Recorded data
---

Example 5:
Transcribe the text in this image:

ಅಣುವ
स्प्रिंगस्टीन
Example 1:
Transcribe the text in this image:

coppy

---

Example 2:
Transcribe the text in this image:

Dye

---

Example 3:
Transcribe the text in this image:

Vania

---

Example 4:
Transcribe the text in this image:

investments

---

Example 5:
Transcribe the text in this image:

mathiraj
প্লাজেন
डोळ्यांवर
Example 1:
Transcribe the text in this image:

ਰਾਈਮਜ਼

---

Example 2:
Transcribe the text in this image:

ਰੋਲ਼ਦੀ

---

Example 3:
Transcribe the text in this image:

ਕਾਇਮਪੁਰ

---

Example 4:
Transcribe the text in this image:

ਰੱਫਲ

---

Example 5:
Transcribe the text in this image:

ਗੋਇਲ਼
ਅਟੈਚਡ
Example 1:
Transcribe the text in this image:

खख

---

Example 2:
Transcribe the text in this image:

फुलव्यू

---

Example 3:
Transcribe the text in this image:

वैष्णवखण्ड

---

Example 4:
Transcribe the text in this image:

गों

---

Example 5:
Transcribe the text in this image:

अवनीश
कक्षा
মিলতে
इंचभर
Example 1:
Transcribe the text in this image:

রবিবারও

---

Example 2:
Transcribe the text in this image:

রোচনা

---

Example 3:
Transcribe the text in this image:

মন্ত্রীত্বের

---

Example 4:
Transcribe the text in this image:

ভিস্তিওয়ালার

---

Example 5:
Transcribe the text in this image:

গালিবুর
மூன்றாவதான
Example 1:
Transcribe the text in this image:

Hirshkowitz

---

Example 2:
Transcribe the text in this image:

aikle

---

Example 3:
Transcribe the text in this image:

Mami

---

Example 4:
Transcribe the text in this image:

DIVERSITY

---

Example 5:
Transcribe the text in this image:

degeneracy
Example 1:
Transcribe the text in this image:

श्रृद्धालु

◆ **Task directions**: Set the data down again in full, exactly as given.

◆ **Problem solution**:
---

Example 5:
Transcribe the text in this image:

ಅಣುವ
स्प्रिंगस्टीन
Example 1:
Transcribe the text in this image:

coppy

---

Example 2:
Transcribe the text in this image:

Dye

---

Example 3:
Transcribe the text in this image:

Vania

---

Example 4:
Transcribe the text in this image:

investments

---

Example 5:
Transcribe the text in this image:

mathiraj
প্লাজেন
डोळ्यांवर
Example 1:
Transcribe the text in this image:

ਰਾਈਮਜ਼

---

Example 2:
Transcribe the text in this image:

ਰੋਲ਼ਦੀ

---

Example 3:
Transcribe the text in this image:

ਕਾਇਮਪੁਰ

---

Example 4:
Transcribe the text in this image:

ਰੱਫਲ

---

Example 5:
Transcribe the text in this image:

ਗੋਇਲ਼
ਅਟੈਚਡ
Example 1:
Transcribe the text in this image:

खख

---

Example 2:
Transcribe the text in this image:

फुलव्यू

---

Example 3:
Transcribe the text in this image:

वैष्णवखण्ड

---

Example 4:
Transcribe the text in this image:

गों

---

Example 5:
Transcribe the text in this image:

अवनीश
कक्षा
মিলতে
इंचभर
Example 1:
Transcribe the text in this image:

রবিবারও

---

Example 2:
Transcribe the text in this image:

রোচনা

---

Example 3:
Transcribe the text in this image:

মন্ত্রীত্বের

---

Example 4:
Transcribe the text in this image:

ভিস্তিওয়ালার

---

Example 5:
Transcribe the text in this image:

গালিবুর
மூன்றாவதான
Example 1:
Transcribe the text in this image:

Hirshkowitz

---

Example 2:
Transcribe the text in this image:

aikle

---

Example 3:
Transcribe the text in this image:

Mami

---

Example 4:
Transcribe the text in this image:

DIVERSITY

---

Example 5:
Transcribe the text in this image:

degeneracy
Example 1:
Transcribe the text in this image:

श्रृद्धालु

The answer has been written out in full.